Every company will become a data company throughout the coming decade. And we’re trying to go one step further and integrate the data and automate the insights and the advances of money.
That’s the vision and the holy grail of this industry. If we crack the ability to automate, data-driven targeted advertising and targeted underwriting based on the consumption – I mean, any artist will want to get paid faster with embedded financial services and growth marketing within the wallet.
When I think about the next revolution, I think it’s peer-to-peer. I think there’s more decentralization, at least of the audience. It’s easier to interact with your audience directly, to incentivize your audience. Think about the whole idea of community tokens and social money for artists. The artist will have his coin, and the audience will be able to earn that coin and grant access to exclusive content just for being a loyal fan. Fragmenting the marketing strategy and developing a loyal fan base peer to peer is something the wallet can do.
The new share-holders. Your fans instead of executives.
Absolutely. The wallet strategy is part of the journey towards creating a marketplace for rights. Your fans could be the ones giving you royalty financing because they know they’re going to get paid back. You can incentivize them on the revenue stream or the income stream from royalties from concerts. Those can be collateralized and securitized in the wallet on the smart contracts.

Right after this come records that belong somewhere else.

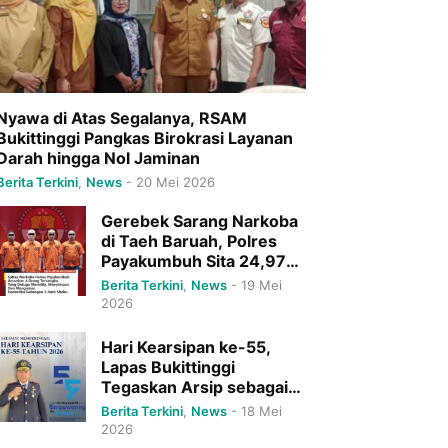
Nyawa di Atas Segalanya, RSAM
Bukittinggi Pangkas Birokrasi Layanan
Darah hingga Nol Jaminan
Berita Terkini
,
News
-
20 Mei 2026
Gerebek Sarang Narkoba
di Taeh Baruah, Polres
Payakumbuh Sita 24,97
Gram Sabu dan Ringkus 4
Berita Terkini
,
News
-
19 Mei
Pelaku Sekaligus
2026
Hari Kearsipan ke-55,
Lapas Bukittinggi
Tegaskan Arsip sebagai
Tulang Punggung
Berita Terkini
,
News
-
18 Mei
Pelayanan Publik Menuju
2026
Indonesia Emas 2045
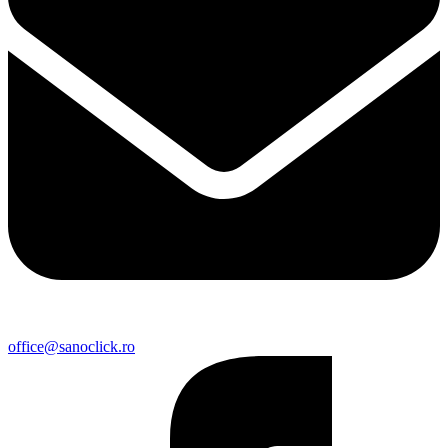
office@sanoclick.ro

This technology gives you the ability to provide your fans with a more significant experience than they get on streaming platforms. Yeah, they used to buy a CD and a t-shirt as a memory at your concerts. But maybe now they can give you a thousand-dollar loan today, knowing it’s a wise investment.
It’s interesting because it’s a common struggle for artists, which is, in most cases, a cold start. Well, sure, money could help you reach out to your first fans. But then you need money to expand that audience, and then you need money to promote every release.

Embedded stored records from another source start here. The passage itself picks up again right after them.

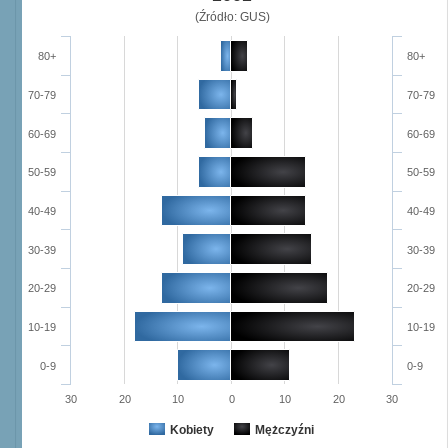
(Źródło: GUS)
80+
80+
70-79
70-79
60-69
60-69
50-59
50-59
40-49
40-49
30-39
30-39
20-29
20-29
10-19
10-19
0-9
0-9
30
20
10
0
10
20
30
Kobiety
Mężczyźni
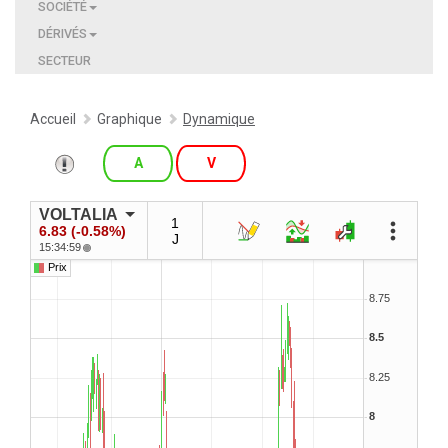
SOCIÉTÉ
DÉRIVÉS
SECTEUR
Accueil
Graphique
Dynamique
A
V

That’s where musicians usually get stuck. I believe 100 or 200 very dedicated fans can eventually become partners and fund your efforts to keep on growing.
And with their funding, you can expand your audience, build a greater community around your brand, and promote more of your releases. With real-time analysis and insights, you’ll be able to automate your marketing efforts and optimize them. Your future revenues will drive your marketing budget directly from the smart contract.
That’s a fascinating loop that solves that “chicken or egg” like paradox artists deal with today.
I agree. The idea of this peer to peer relationship will become more and more important. Today there’s not a lot of accessible infrastructure for artists to take advantage of for growth. And I think that’s going to be the next significant shift.
Apple and Spotify will continue to get in the middle of your relationship with your audience. They will try, and Spotify is already trying, and they will open up access, but it’s not in their interest to give up essential customer data.